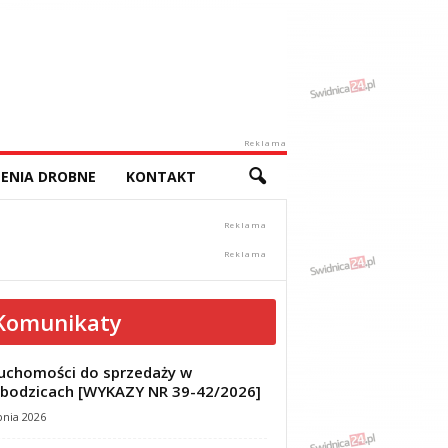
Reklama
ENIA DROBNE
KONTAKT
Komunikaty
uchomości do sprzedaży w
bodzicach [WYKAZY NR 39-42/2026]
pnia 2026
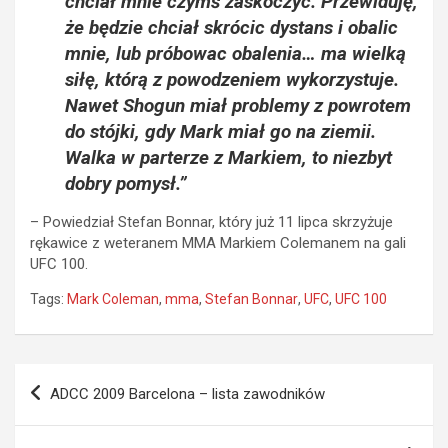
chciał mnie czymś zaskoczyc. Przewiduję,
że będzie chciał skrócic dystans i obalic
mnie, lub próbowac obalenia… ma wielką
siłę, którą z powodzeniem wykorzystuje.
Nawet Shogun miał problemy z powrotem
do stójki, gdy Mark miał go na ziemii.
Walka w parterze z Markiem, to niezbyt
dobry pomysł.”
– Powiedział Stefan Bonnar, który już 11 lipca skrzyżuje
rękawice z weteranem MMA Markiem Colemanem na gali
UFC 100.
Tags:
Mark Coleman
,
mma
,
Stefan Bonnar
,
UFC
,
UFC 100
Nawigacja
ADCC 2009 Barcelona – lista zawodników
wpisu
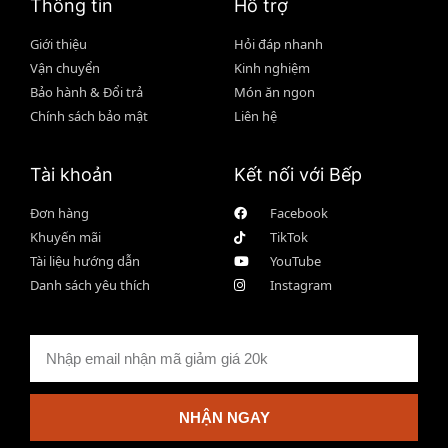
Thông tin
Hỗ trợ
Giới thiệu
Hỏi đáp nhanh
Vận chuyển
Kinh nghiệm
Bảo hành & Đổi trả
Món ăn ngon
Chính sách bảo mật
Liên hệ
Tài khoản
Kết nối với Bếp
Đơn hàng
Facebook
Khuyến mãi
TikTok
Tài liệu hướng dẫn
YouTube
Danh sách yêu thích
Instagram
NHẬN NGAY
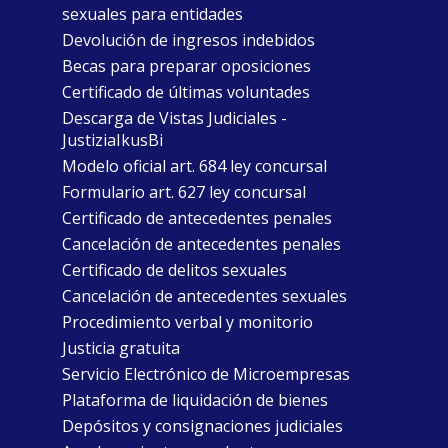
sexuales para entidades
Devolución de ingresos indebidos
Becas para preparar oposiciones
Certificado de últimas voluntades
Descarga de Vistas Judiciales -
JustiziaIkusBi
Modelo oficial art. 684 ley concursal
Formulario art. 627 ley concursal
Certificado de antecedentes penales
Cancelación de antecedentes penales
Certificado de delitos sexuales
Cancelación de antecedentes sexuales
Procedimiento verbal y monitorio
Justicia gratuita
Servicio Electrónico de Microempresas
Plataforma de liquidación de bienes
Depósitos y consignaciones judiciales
________________________________________
Problem requirements:
Nothing but the lines from the one with "JustiziaIkusBi" through the end of the data above should be reproduced, each exactly, both ends included.

Solution to the exercise:
JustiziaIkusBi
Modelo oficial art. 684 ley concursal
Formulario art. 627 ley concursal
Certificado de antecedentes penales
Cancelación de antecedentes penales
Certificado de delitos sexuales
Cancelación de antecedentes sexuales
Procedimiento verbal y monitorio
Justicia gratuita
Servicio Electrónico de Microempresas
Plataforma de liquidación de bienes
Depósitos y consignaciones judiciales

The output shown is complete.